Coming in from the wind-whipped street and settling down to work for the day in TMI, I felt incredibly fortunate. Not only to be in such a space, of solitude and learning, of indebtedness to an aspect of the past of this place I come from, but a space which simply values people sitting and getting on with their own silent acts of study, repair, research or collaboration.
Having been shown an assortment of Davy and Geordie Lamps, donated to the Institute, I soon began to think about the Miner’s Lamp which belonged to my Great Grandfather and which still has pride of place on the windowsill in my Grandparent’s house in South Shields. Much of my PhD research is concerned with representing the past in the present – a process of ‘palimpsest poetics’ which features in my thesis title – and it was only a matter of time before I had to embrace, as far as the North-East is concerned, one of the Elephants in the room of that past.
Seamus Heaney, in Finders Keepers, discussing the work of Geoffrey Hill in a chapter called ‘Englands of the Mind’, says that:
“Hill’s celebration of Mercia has a double-focus: one a child’s-eye view, close to the common earth, the hoard of history, and the other the historian’s and scholar’s eye, inquisitive of meaning, bringing time past to bear on time present and vice versa.”
The poem I ended up writing, ‘Forst’, hopes to achieve Heaney’s multiplicity of time, bearing – simultaneously, perhaps – onto the past and the present. I use two Geordie dialect words – ‘forst’ (first) and ‘marras’ (mates/equals) – in combination with a more standardised English language structure. Readers, or listeners, of my poem will note that the dialect, combined with non-dialect words and phrases, often in complex patterns of consonance, make it a tough thing to read or listen to. Without going into a detailed assessment of my use of stressed or unstressed syllables and rhyme schemes or their lack, I will just say that the inconsistency in dialect throughout the poem is something that I have been quizzed about. But this is how we talk (taa’k), isn’t it? I’m proud to still call myself (caall mesel) a Geordie, or a Sanddancer, but I realise that I (aa) don’t speak the way my Great Grandfather would have done, his life spent beneath the earth in South Tyneside, with his marras, hewers and putters. I’ve never been down a pit (unless you count the replica drift mine at Beamish), and here I am doing a PhD in Creative Writing, for God’s sake. Nicholas Moore, me Great Granfathaa, could never have dreamt of such an existence!

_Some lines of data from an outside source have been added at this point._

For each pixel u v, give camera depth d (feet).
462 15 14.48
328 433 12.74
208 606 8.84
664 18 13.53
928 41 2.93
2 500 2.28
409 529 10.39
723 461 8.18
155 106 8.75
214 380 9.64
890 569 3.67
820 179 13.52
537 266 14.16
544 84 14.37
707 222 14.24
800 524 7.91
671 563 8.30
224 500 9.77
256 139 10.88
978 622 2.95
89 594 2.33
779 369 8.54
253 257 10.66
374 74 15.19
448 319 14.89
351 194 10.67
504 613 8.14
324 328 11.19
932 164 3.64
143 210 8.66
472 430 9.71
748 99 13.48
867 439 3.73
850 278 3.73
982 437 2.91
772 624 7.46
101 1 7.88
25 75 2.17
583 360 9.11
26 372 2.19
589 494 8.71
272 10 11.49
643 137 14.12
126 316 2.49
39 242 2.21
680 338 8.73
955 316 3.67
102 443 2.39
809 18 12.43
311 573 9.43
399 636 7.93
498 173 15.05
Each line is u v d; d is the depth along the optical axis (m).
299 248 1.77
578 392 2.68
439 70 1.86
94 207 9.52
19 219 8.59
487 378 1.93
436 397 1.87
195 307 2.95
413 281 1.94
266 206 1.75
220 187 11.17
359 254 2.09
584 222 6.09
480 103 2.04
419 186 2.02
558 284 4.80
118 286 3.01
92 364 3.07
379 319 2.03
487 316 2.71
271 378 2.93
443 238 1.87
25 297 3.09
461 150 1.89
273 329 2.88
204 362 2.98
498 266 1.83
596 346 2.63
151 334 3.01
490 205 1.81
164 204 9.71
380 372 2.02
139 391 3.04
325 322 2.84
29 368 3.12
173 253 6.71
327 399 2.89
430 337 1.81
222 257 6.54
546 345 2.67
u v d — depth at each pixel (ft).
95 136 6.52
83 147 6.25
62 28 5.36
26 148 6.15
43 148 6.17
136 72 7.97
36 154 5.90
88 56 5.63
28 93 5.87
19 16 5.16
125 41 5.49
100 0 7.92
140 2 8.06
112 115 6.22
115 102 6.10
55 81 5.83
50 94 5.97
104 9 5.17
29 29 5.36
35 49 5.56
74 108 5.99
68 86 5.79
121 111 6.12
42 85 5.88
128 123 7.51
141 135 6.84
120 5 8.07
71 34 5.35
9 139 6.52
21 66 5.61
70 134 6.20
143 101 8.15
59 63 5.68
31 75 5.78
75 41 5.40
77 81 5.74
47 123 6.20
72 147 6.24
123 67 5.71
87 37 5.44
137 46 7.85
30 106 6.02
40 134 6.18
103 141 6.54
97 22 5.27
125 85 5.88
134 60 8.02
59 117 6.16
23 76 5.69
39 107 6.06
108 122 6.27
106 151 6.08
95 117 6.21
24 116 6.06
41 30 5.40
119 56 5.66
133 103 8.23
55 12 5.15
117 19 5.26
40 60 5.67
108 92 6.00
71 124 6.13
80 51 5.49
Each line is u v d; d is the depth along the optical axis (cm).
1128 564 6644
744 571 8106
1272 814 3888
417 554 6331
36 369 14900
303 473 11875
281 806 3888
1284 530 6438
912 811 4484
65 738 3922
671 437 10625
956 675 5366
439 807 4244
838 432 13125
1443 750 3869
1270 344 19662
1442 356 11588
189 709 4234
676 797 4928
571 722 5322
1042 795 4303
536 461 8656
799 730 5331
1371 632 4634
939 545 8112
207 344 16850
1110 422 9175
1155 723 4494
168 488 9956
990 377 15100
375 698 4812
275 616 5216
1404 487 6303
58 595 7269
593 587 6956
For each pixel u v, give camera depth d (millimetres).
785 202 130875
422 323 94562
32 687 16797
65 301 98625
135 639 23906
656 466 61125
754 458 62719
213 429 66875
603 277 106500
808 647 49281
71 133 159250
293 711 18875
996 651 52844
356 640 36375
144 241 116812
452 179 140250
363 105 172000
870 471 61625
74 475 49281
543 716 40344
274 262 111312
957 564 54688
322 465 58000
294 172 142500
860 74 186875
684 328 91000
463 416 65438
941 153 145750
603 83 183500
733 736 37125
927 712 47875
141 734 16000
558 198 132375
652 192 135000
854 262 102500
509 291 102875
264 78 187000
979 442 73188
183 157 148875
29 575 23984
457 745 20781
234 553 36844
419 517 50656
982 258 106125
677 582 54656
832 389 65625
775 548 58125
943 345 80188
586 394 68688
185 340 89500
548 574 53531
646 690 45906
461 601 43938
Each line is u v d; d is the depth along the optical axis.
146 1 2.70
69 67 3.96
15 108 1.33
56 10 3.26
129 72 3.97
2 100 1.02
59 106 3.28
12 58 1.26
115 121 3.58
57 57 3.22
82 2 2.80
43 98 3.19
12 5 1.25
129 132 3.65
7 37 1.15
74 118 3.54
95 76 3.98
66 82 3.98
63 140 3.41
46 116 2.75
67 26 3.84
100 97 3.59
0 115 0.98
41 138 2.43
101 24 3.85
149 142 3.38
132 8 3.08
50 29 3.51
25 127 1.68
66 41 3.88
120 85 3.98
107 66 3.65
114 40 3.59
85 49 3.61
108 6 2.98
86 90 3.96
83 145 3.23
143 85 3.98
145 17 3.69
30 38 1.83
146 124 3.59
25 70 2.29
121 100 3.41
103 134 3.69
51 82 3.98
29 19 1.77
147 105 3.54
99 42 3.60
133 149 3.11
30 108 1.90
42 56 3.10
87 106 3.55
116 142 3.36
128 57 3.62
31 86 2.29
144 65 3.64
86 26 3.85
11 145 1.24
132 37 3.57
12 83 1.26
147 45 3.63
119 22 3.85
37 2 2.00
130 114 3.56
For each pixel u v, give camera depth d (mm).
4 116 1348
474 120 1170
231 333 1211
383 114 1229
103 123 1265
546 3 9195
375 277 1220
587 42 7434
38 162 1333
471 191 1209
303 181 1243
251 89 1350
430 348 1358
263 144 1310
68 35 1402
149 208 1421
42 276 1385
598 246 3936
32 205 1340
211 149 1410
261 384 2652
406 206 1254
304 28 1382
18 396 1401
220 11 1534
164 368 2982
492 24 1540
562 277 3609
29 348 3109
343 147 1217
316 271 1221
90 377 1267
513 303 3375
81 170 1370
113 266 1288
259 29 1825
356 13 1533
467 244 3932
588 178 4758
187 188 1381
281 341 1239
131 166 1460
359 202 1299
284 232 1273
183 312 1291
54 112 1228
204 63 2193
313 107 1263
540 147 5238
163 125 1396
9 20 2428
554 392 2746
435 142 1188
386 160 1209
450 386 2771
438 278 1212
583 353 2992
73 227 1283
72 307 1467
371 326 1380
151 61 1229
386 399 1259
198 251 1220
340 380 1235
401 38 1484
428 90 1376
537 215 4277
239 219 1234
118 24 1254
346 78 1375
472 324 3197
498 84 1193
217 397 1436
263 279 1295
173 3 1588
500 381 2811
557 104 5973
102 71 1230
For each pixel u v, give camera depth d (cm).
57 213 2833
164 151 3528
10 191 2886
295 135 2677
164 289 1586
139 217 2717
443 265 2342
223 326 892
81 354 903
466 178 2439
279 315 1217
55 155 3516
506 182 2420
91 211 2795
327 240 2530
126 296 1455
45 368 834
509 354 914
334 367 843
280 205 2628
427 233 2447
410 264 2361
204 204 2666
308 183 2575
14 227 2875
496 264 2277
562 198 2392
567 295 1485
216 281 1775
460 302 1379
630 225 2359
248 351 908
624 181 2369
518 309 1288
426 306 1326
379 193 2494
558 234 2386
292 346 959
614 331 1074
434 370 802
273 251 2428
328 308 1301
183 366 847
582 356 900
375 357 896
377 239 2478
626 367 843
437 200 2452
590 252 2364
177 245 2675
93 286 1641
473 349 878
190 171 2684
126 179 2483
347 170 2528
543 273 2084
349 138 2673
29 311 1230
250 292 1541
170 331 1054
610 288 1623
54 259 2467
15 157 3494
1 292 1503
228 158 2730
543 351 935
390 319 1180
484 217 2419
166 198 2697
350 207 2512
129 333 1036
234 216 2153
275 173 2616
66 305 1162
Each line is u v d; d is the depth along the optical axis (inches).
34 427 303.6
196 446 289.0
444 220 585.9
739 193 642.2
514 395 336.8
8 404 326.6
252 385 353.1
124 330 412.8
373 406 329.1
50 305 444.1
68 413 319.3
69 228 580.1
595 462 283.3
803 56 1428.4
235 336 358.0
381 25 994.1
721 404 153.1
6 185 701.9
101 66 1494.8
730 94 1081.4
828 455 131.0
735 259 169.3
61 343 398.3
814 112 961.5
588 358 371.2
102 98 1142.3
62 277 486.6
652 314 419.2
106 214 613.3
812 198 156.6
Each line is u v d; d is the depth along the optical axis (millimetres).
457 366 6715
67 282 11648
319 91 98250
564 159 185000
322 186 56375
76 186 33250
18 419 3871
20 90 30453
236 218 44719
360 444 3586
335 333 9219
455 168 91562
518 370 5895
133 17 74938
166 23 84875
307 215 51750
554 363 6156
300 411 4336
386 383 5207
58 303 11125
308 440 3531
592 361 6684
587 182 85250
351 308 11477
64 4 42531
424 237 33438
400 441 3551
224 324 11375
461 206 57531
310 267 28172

So, the poem is an ode, of sorts, to the past: an acknowledgement of where I’ve come from and how the working lives and their associated traditions (the New Year ritual of first footing didn’t, as far as I can ascertain, reach any further south than County Durham) of the people in this area that birthed me have come to bear on the reality of my present. Which is what I think The Mining Institute does: it serves as a time capsule, in a way, chronicling the documents, maps, diaries and logs of mines and miners, yes, but it also functions in the present day as a place for learning to continue to flourish. A living genealogy.
Joanne kindly made a recording of me reading ‘Forst’, which will be up on the Write Around The Toon website soon. Sadly, I was unable to be filmed in situ within the venue, though Bernie was, and you should take a deeks (have a look) at her film, which explains her own research into the effect of mining in parts of County Durham on the lives of its women. Additionally, why not make a visit to TMI yourself? You never know what you might find, beneath that great statue of the Institute’s founder, Nicholas Wood.